| EXERCISE INSTRUCTIONS |
Show the lines below that contain the string "mouseDown".
[[ MATERIAL TO PROCESS open ]]
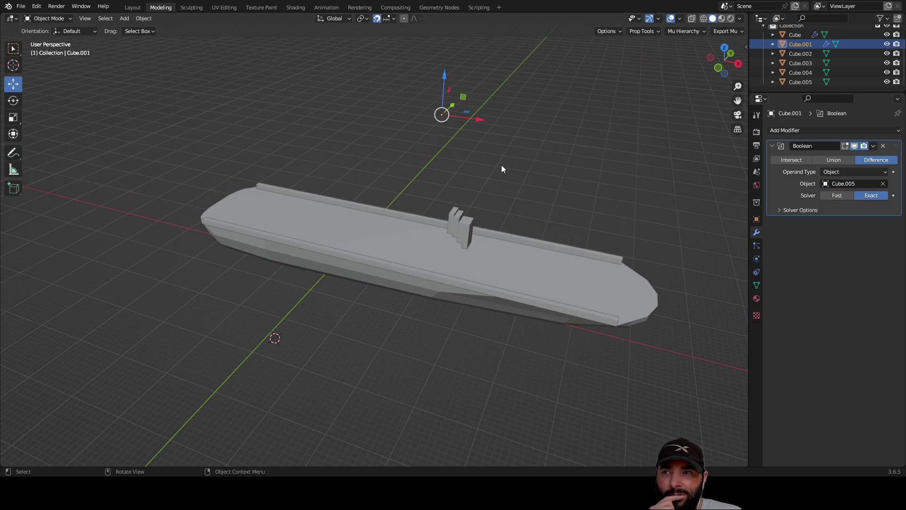
# Step: Move the mast 4 m along negative X, checking the collar by hiding and reshowing it
pyautogui.moveTo(478, 121)
pyautogui.mouseDown()
pyautogui.moveTo(521, 123)
pyautogui.moveTo(465, 128)
pyautogui.moveTo(478, 131)
pyautogui.moveTo(475, 121)
pyautogui.mouseUp()
pyautogui.moveTo(558, 166)
pyautogui.mouseDown(button='middle')
pyautogui.moveTo(569, 154)
pyautogui.moveTo(509, 127)
pyautogui.moveTo(548, 127)
pyautogui.moveTo(611, 162)
pyautogui.mouseUp(button='middle')
pyautogui.click(887, 82)
pyautogui.click(887, 82)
[[ MATERIAL TO PROCESS closed ]]
| EXERCISE RESPONSE |
pyautogui.mouseDown()
pyautogui.mouseDown(button='middle')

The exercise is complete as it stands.